Prinzipiell stimmt das, aber ab einer bestimmten Sprunganzahl abwärts pro Jahr würde ich mich nicht mehr sicher fühlen. Wenn ich mir diese Anzahl Sprünge nicht mehr leisten kann dann ist es besser aufzuhören.
hi, bei uns in hassfurt (www.fsz-hassfurt.de) liegen die preise bei 24.- euro für vereinsmitglieder und 25.- euro für gäste. diese preise können wir schon länger stabil halten. rabatte gibts für ff und rw teams. siehe auch: http://www.fsz-hassfurt.de/FSZHassfurtEV/media/docs/Preisliste.pdf flieger ist eine grand caravan. wir haben einen fünfjahresvertrag mit dem vercharterer direkt am platz und demzufolge solide grundlagen. sollte sich anl der gesamtsituation in deutschland nichts signifikant ändern, dann stellt sich für uns die frage nicht so wirklich dringend. der vercharterer, das flight-team (www.flightteam.de) bietet seine caravan auch an den wochentagen zu superkonditionen an interessierte sprungplätze zur charterung an. eventuell ein weg um billiger und attraktiverl zu springen?
der vercharterer, das flight-team (www.flightteam.de) bietet seine caravan auch an den wochentagen zu superkonditionen an interessierte sprungplätze zur charterung an.
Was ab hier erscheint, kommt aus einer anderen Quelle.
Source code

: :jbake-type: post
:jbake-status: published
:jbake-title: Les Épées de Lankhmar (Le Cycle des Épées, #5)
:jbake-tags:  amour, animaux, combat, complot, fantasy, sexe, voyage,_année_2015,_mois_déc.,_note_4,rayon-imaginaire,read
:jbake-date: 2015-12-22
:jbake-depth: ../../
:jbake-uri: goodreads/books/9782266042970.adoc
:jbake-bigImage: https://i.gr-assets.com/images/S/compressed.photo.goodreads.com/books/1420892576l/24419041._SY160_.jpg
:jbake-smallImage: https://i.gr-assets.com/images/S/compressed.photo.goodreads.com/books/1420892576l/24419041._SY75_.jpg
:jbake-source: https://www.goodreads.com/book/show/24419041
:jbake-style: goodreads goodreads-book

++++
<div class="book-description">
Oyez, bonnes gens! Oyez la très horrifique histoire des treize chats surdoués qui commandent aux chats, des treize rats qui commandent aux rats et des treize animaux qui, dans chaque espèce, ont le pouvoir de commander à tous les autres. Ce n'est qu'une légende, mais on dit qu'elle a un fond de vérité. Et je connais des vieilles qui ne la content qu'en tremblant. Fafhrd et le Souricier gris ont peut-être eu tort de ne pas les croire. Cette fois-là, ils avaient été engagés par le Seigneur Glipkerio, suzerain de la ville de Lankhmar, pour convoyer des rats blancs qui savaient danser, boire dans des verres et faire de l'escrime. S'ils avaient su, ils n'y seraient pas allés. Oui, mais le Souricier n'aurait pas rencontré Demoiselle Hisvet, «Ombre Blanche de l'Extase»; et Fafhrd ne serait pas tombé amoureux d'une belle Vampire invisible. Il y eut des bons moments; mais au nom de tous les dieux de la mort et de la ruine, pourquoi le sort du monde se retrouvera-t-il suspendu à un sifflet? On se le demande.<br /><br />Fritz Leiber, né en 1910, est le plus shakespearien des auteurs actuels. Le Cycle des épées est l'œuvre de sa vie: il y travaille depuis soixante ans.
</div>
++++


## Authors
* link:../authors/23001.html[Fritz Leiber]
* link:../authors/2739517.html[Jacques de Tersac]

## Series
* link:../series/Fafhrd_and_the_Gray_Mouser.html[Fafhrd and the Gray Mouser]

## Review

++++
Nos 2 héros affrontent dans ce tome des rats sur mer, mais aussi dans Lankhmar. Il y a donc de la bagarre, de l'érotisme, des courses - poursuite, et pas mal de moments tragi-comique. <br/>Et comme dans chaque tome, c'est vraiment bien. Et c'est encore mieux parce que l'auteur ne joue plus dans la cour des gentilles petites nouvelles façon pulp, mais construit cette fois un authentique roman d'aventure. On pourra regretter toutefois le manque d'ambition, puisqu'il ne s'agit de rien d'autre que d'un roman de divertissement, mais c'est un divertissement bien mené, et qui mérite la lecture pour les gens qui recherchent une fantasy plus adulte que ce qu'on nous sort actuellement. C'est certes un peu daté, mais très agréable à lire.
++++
wer jemals reingerochen hat wie ein ticketpreis zustande kommt, weiß das man sich hier (als betreiber) leicht die haare raufen kann. den spagat zwischen den blanken notwendigkeiten und dem preis, den der solist zu zahken bereit ist, ist oft schwer, mitunter gar nicht zu schaffen. binsenweisheit dazu: die tandems drücken mehr ab, damit die solos halbwegs vernünftige preise zahlen. bloss: was ist vernünftig? wenn man sich als springer vor augen hält, dass man an einem durchschnittlichen wochenende für zwölf jumps oder rund 12 minuten vergnügen ca 250 euro hinblättert, muss einem eigentlich klar werden, dass man einer gut betuchten elite angehört (oder einer gruppe von menschen, die sich den persönlichen irrsinn liebend gern einiges kosten läßt) da hat es schon seine psoitiven seiten, dass hierzulande die zahl der sprungwochenenden begrenzt ist. irgendwann muss sich ein konto schließlich erholen
preise in ösi-land: im schnitt bei 26, tendenz steigend. alles über 30 eier und meine sprungzahl wird wohl sinken
sonst profitieren ich noch von den grenznahen dzs in tschechien (16 euros) oder der slovakei (rund 18) und ev. auch noch ungarn.
Sehr schwierige Frage....ich denke eine geringe Preiserhöhung würde (wenn überhaupt) eine Verringerung der Jahressprungzahl zur Folge haben.
Sollten die Preise sich sehr erhöhen (30+ €), würden viele bestimmt ihre Sprungaktivität ins günstigere Ausland verlegen (den Sommer in Deutschland genießen, und bei deutschem Schmuddelwetter im Ausland springen).
Aber ich bin froh bei meiner DZ in Höxter (http://www.fscdaedalus.de) die Tickets noch sehr günstig zu bekommen. 23 € für 4000m beim Kauf eines 60er-Blocks, +1 Gratis-Ticket für Vereinsmitglieder.
(This post was edited by Zwingli on Apr 5, 2005, 11:47 AM)
In den USA Springen ist zwar ganz nett, aber du musst über 50 Sprünge machen um nur das Flugticket wieder rauszuholen. Dann kommen die Kosten für die Unterkunft und dann erst machst du Plus. Wer soviel Geld in so kurzer Zeit ausgeben kann kann auch in Deutschland springen. Und wer soviel Zeit hat dass es länger dauern darf als zwei bis drei Wochen hat normalerweise nicht das Geld.